Local history projects are best told through community news sources.
So Mary Butzow wants the St. Joseph community to step up and help.
Butzow grew up in St. Joseph and was best friends with Jean Butler, the daughter of Bob and Barbara Butler, who owned the St. Joseph Record newspaper.
Butzow and Butler have kept in touch through the years as Butler now lives in Denver. Butler told Butzow she wished she had access to the old St. Joseph Record online so she could read her father’s editorials.
Butzow has volunteered at the Champaign County History Museum and asked the museum director, Connor Munson, how this could be accomplished.
“Connor had good contacts at the University of Illinois Library,” Butzow said, “so we got the project going.”
Butzow and the museum are spearheading a project to digitize the St. Joseph Record with editions from Dec. 8, 1894 to 1980. Butzow is scheduled to speak at a Lunch and Learn event sponsored by the St. Joseph Chamber of Commerce at 11 a.m. on Thursday at St. Joseph Village Hall.
The physical editions of the paper are currently stored at the Urbana Free Library. The group needs $30,000 to complete the project, and they have raised $5,500. Once they raise $8,000, they can start digitizing two decades of the paper.
To finish the project, organizers said more donations are needed.
“Jean and I would like lots of people to donate modest amounts to the project,” Butzow said. “So far we have had donations from $5 to $1,000, with the average being $100. If 300 people gave $100 or 600 people gave $50 or 1,200 people gave $25, we would meet our goal.”
Butzow said she feels the project is important because so much of the intimate history of small towns is lost when the local paper becomes unavailable.

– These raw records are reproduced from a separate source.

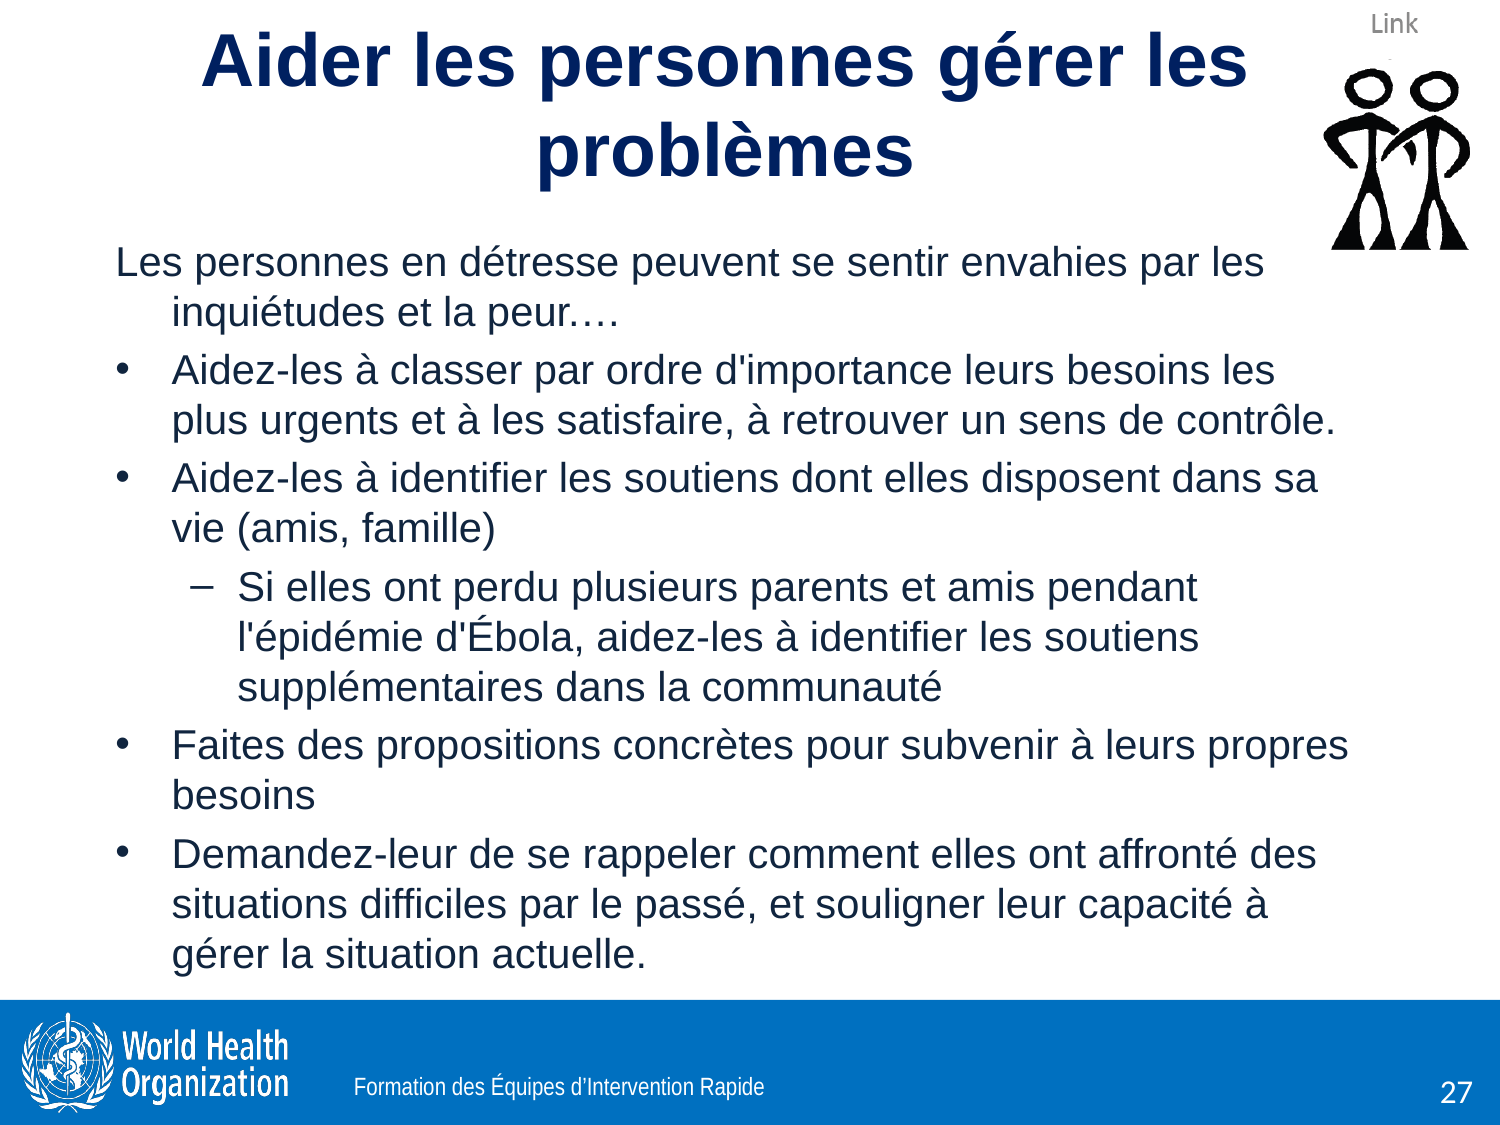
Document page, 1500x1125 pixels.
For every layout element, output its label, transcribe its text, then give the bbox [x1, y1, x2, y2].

picture [1304, 0, 1488, 268]
title Aider les personnes gérer les problèmes [134, 7, 1299, 195]
list Les personnes en détresse peuvent se sentir envahies par les inquiétudes et la peur.… Aidez-les à classer par ordre d'importance leurs besoins les plus urgents et à les satisfaire, à retrouver un sens de contrôle. Aidez-les à identifier les soutiens dont elles disposent dans sa vie (amis, famille) Si elles ont perdu plusieurs parents et amis pendant l'épidémie d'Ébola, aidez-les à identifier les soutiens supplémentaires dans la communauté Faites des propositions concrètes pour subvenir à leurs propres besoins Demandez-leur de se rappeler comment elles ont affronté des situations difficiles par le passé, et souligner leur capacité à gérer la situation actuelle. [100, 227, 1378, 953]
picture [21, 1012, 288, 1113]
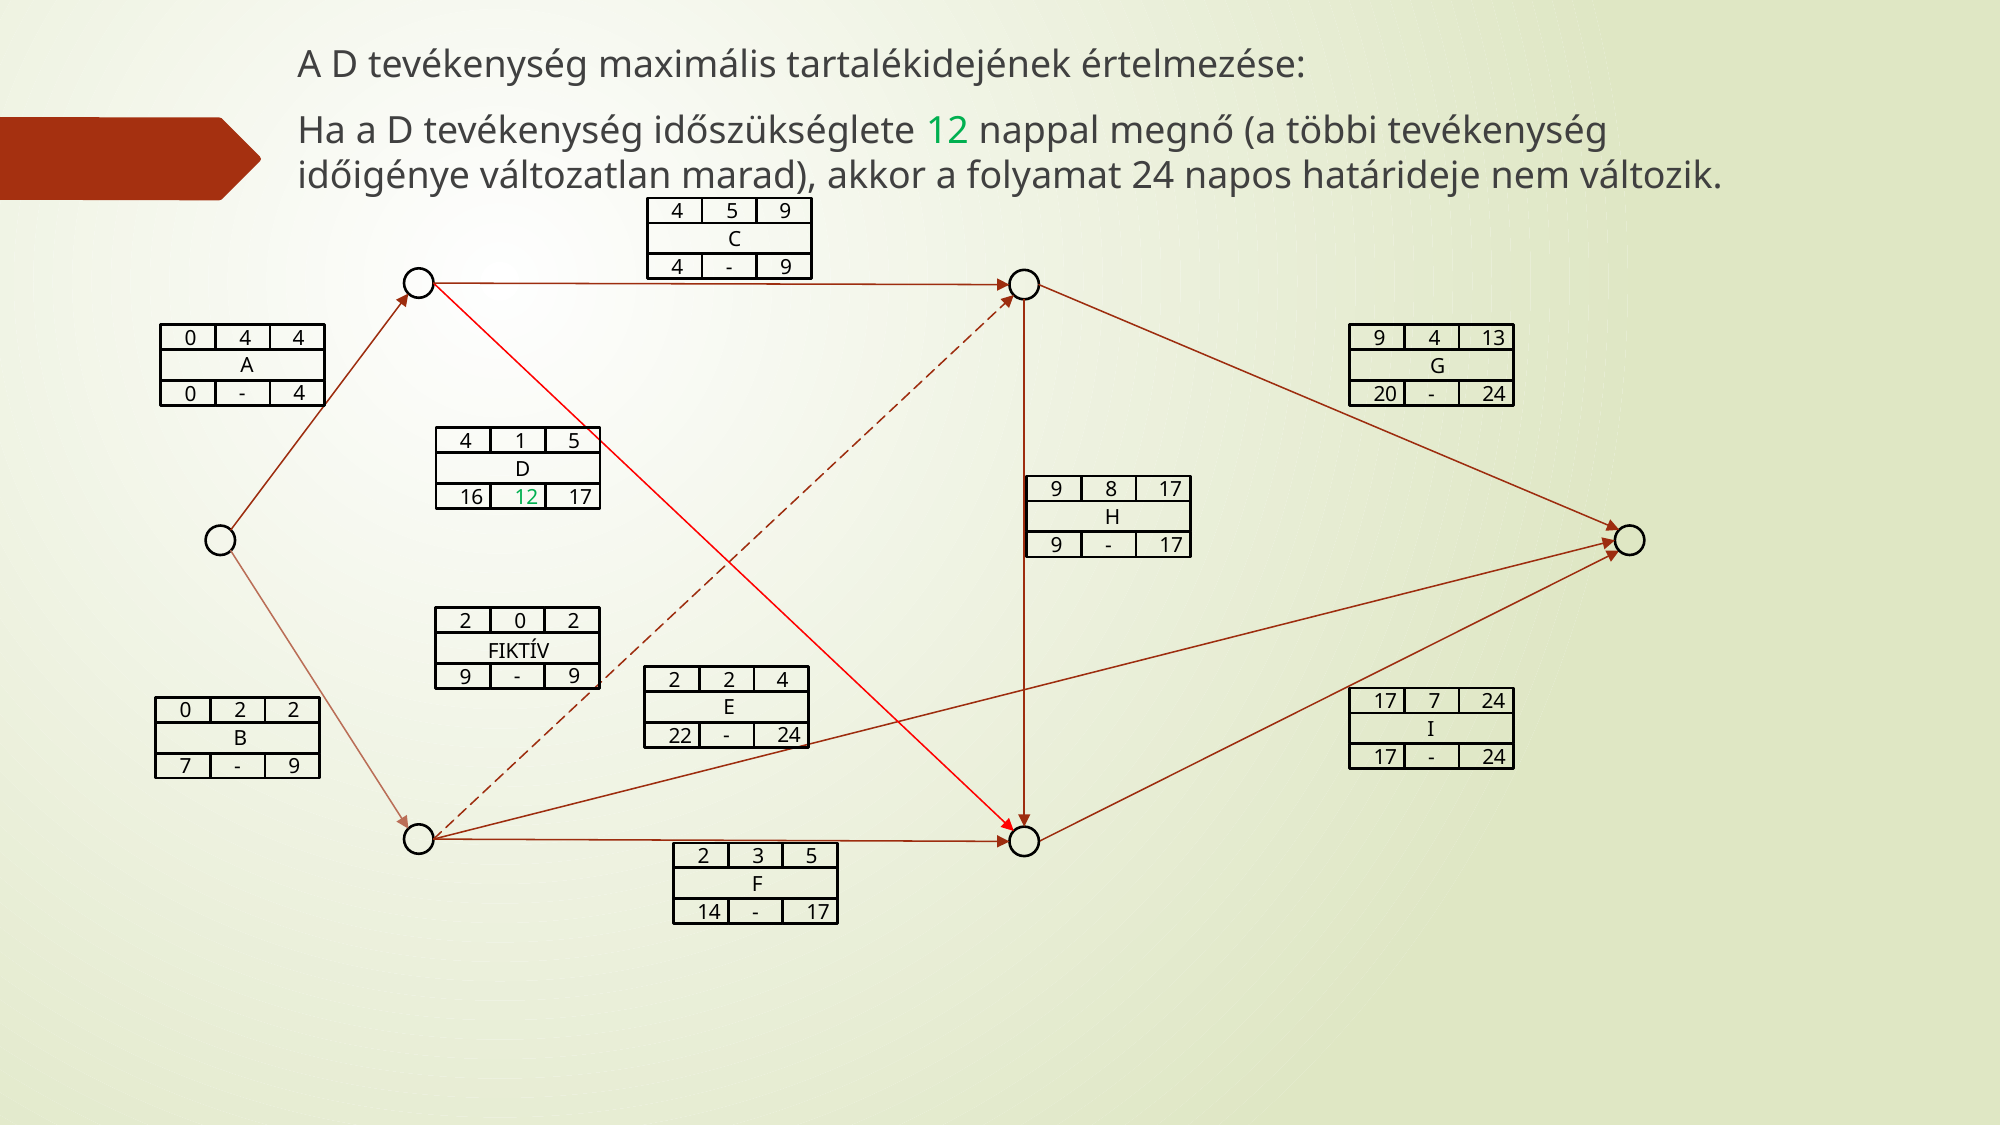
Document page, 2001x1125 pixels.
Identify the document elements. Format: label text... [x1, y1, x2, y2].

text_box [647, 189, 812, 287]
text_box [435, 599, 600, 697]
text_box A D tevékenység maximális tartalékidejének értelmezése: Ha a D tevékenység időszükséglete 12 nappal megnő (a többi tevékenység időigénye változatlan marad), akkor a folyamat 24 napos határideje nem változik. [282, 32, 1745, 209]
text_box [155, 689, 320, 787]
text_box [644, 658, 817, 756]
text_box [230, 550, 409, 829]
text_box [160, 316, 325, 414]
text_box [435, 419, 608, 517]
text_box [1613, 524, 1646, 557]
text_box [402, 823, 432, 856]
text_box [1018, 539, 1616, 840]
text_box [1349, 316, 1522, 414]
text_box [1038, 284, 1620, 530]
text_box [204, 524, 237, 557]
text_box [1349, 679, 1522, 777]
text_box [1026, 468, 1199, 566]
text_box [673, 834, 845, 932]
text_box [1010, 848, 1038, 858]
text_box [230, 293, 409, 530]
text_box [433, 282, 1015, 832]
text_box [402, 266, 435, 300]
text_box [1008, 268, 1041, 301]
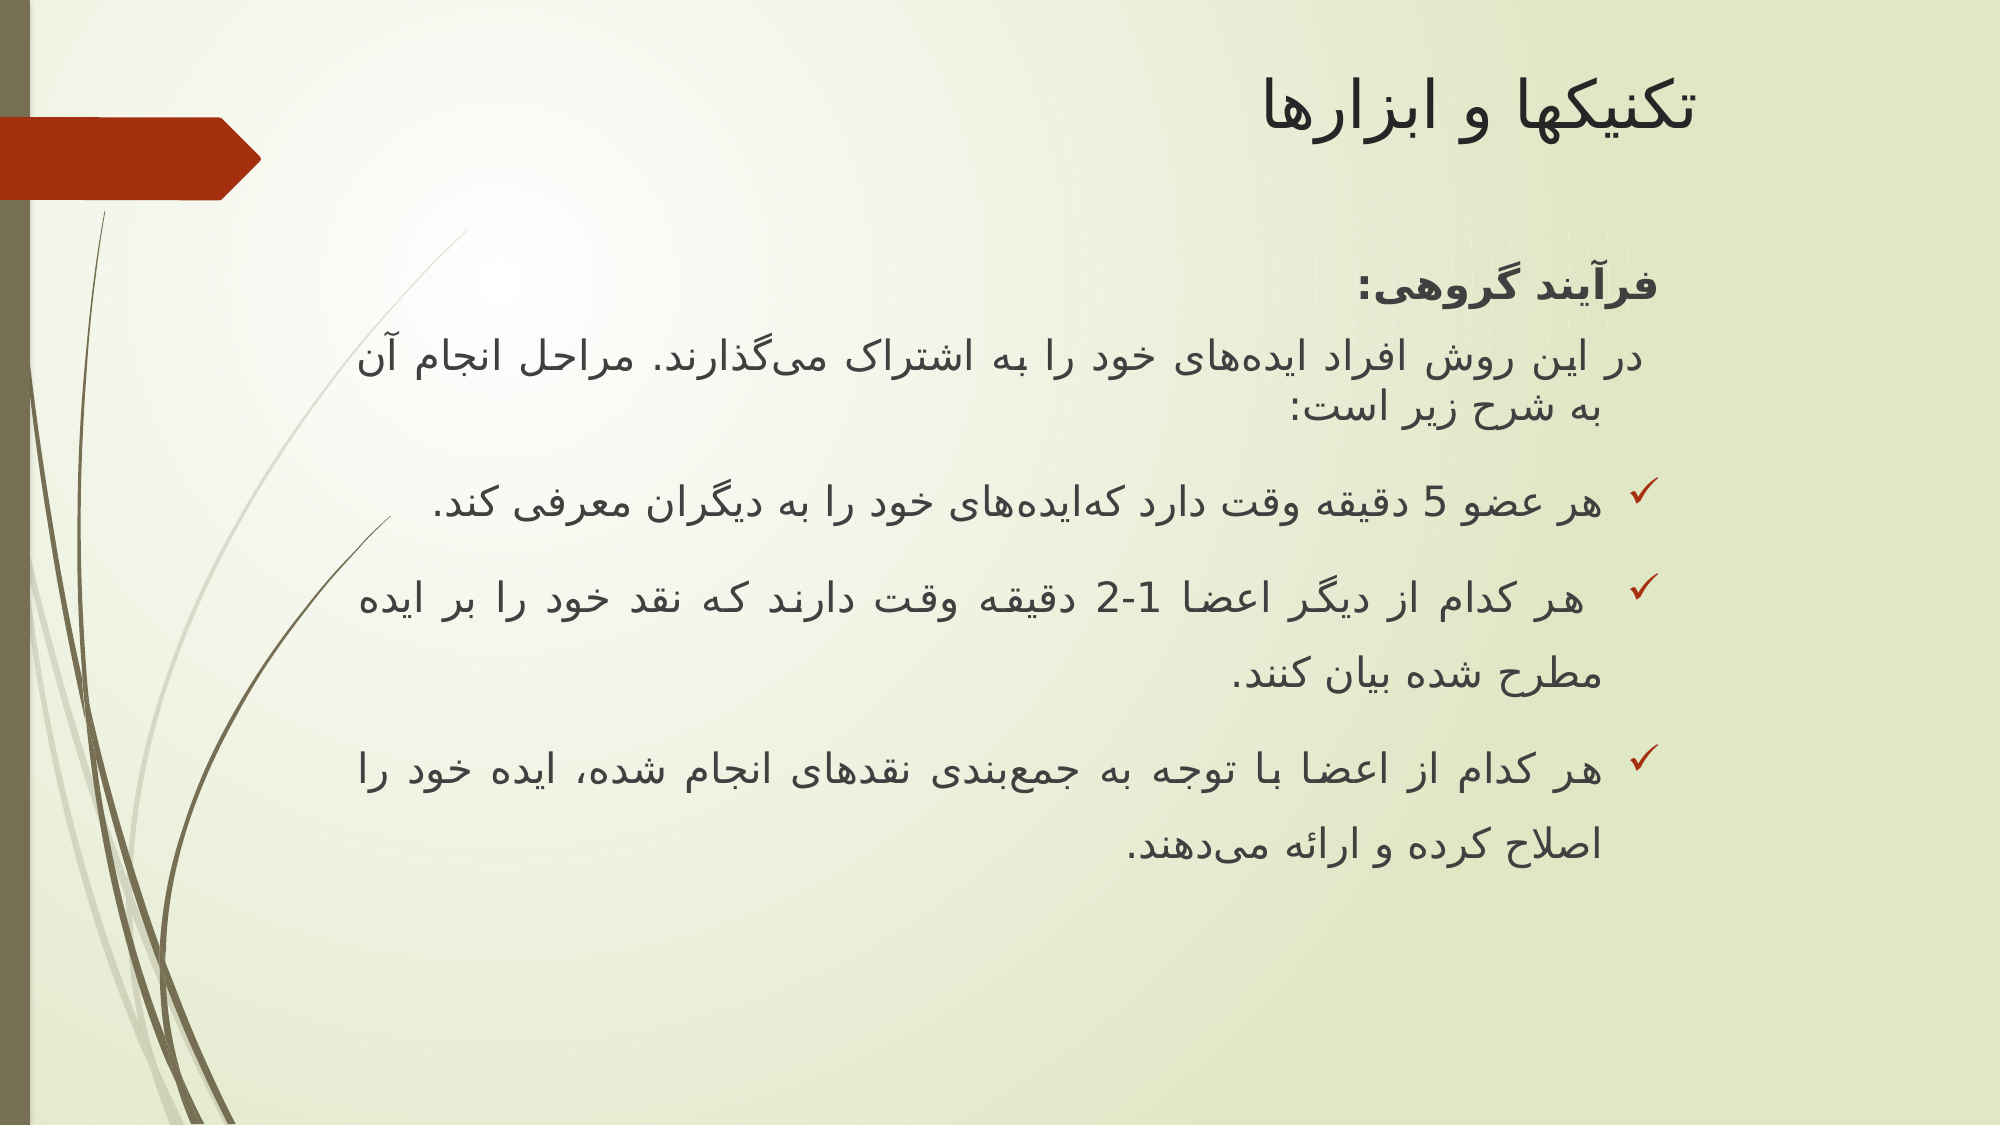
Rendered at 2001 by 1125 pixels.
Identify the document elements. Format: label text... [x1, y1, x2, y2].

title تکنیکها و ابزارها [1200, 54, 1714, 192]
list فرآیند گروهی: در این روش افراد ایده‌های خود را به اشتراک می‌گذارند. مراحل انجام آن به شرح زیر است: هر عضو 5 دقیقه وقت دارد که‌ایده‌های خود را به دیگران معرفی کند. هر کدام از دیگر اعضا 1-2 دقیقه وقت دارند که نقد خود را بر ایده مطرح شده بیان کنند. هر کدام از اعضا با توجه به جمع‌بندی نقدهای انجام شده، ایده خود را اصلاح کرده و ارائه می‌دهند. [338, 249, 1675, 1059]
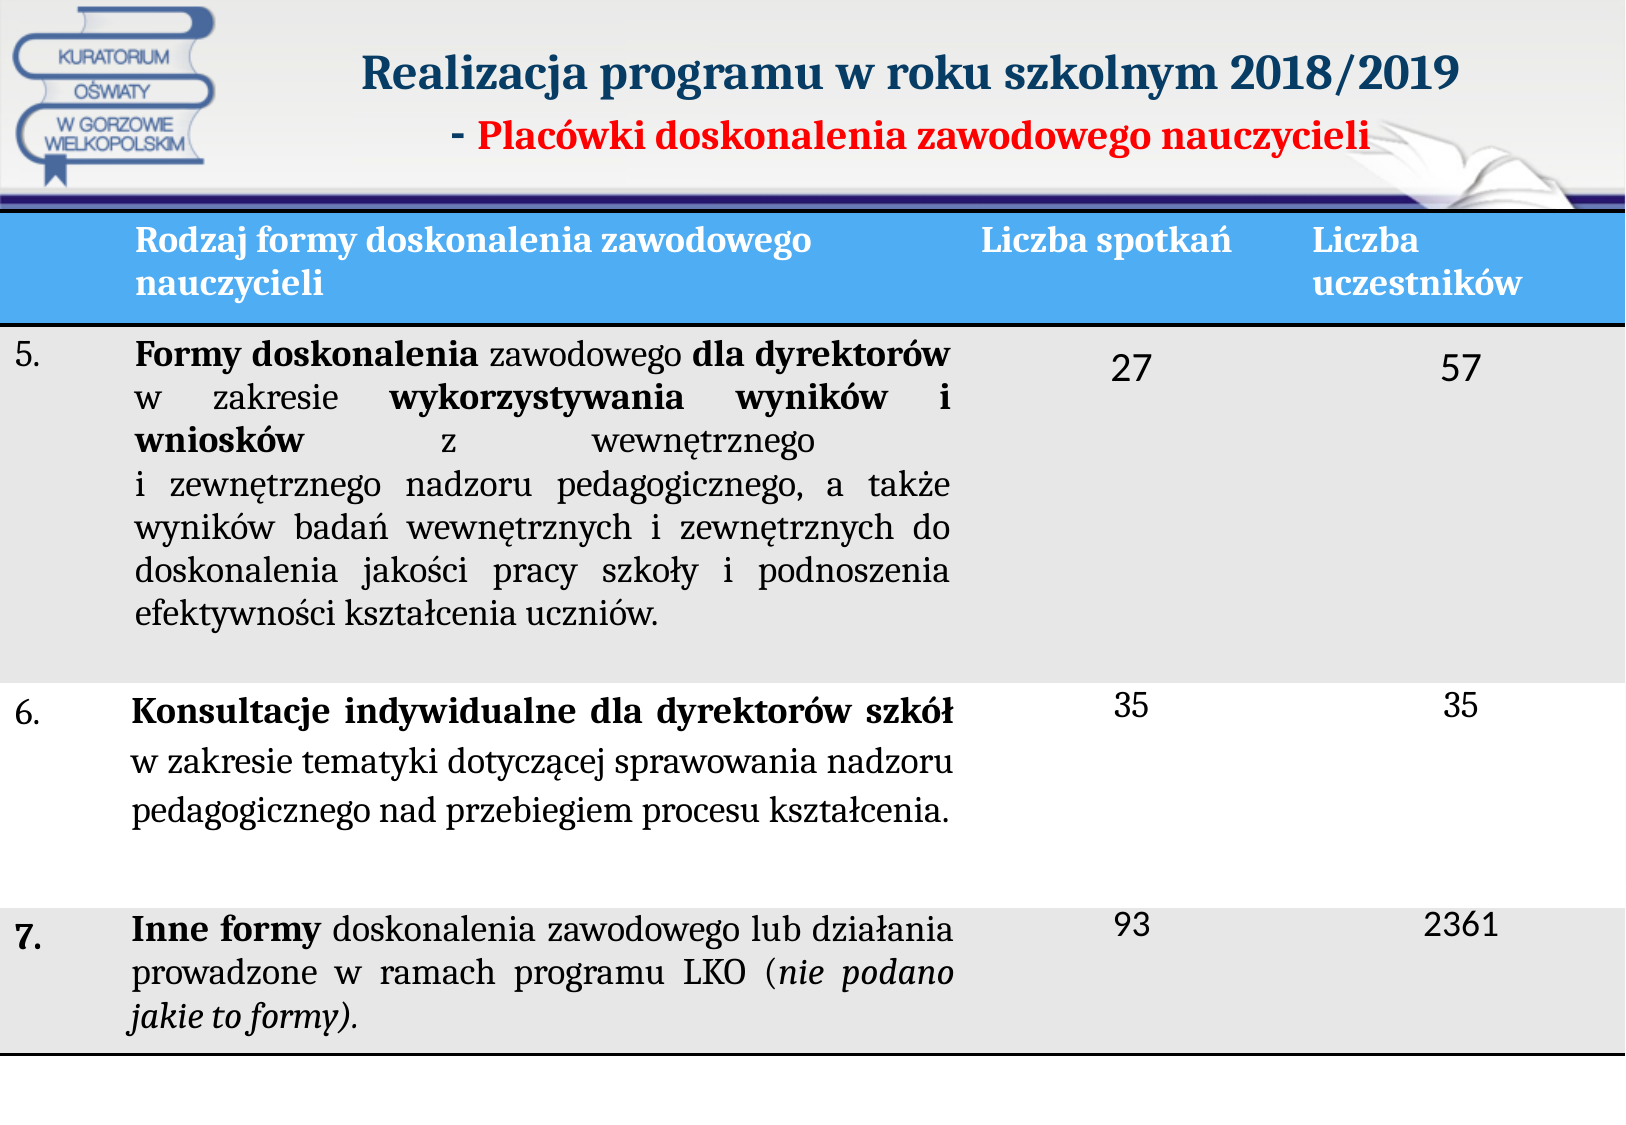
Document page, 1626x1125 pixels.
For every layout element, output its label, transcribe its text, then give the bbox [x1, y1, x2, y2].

table_cell Konsultacje indywidualne dla dyrektorów szkół w zakresie tematyki dotyczącej sprawowania nadzoru pedagogicznego nad przebiegiem procesu kształcenia. [120, 683, 966, 908]
table_cell Inne formy doskonalenia zawodowego lub działania prowadzone w ramach programu LKO (nie podano jakie to formy). [120, 908, 966, 1053]
title Realizacja programu w roku szkolnym 2018/2019 - Placówki doskonalenia zawodowego nauczycieli [221, 23, 1600, 176]
table_cell 5. [0, 327, 120, 683]
table_cell 2361 [1297, 908, 1625, 1053]
table_cell 7. [0, 908, 120, 1053]
table_cell 57 [1297, 327, 1625, 683]
picture [0, 0, 1626, 1125]
table_header Rodzaj formy doskonalenia zawodowego nauczycieli [120, 213, 966, 323]
table_cell 27 [966, 327, 1297, 683]
table_cell 35 [1297, 683, 1625, 908]
table_header [0, 213, 120, 323]
table_cell 35 [966, 683, 1297, 908]
table_cell Formy doskonalenia zawodowego dla dyrektorów w zakresie wykorzystywania wyników i wniosków z wewnętrznego i zewnętrznego nadzoru pedagogicznego, a także wyników badań wewnętrznych i zewnętrznych do doskonalenia jakości pracy szkoły i podnoszenia efektywności kształcenia uczniów. [120, 327, 966, 683]
table_header Liczba uczestników [1297, 213, 1625, 323]
table_cell 93 [966, 908, 1297, 1053]
table_header Liczba spotkań [966, 213, 1297, 323]
table_cell 6. [0, 683, 120, 908]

“While the St. Joseph Record rarely covered national and state news, its pages are rich in personal history of village board meetings, schools, social groups — such as the Lions club and the Ladies clubs — activities of children such as Boy Scouts, Girl Scouts, 4-H and Little League,” she said. “School sports and accomplishments were also covered. Mostly it is the rich history of personal lives: births, deaths, weddings, family reunions and accomplishments.”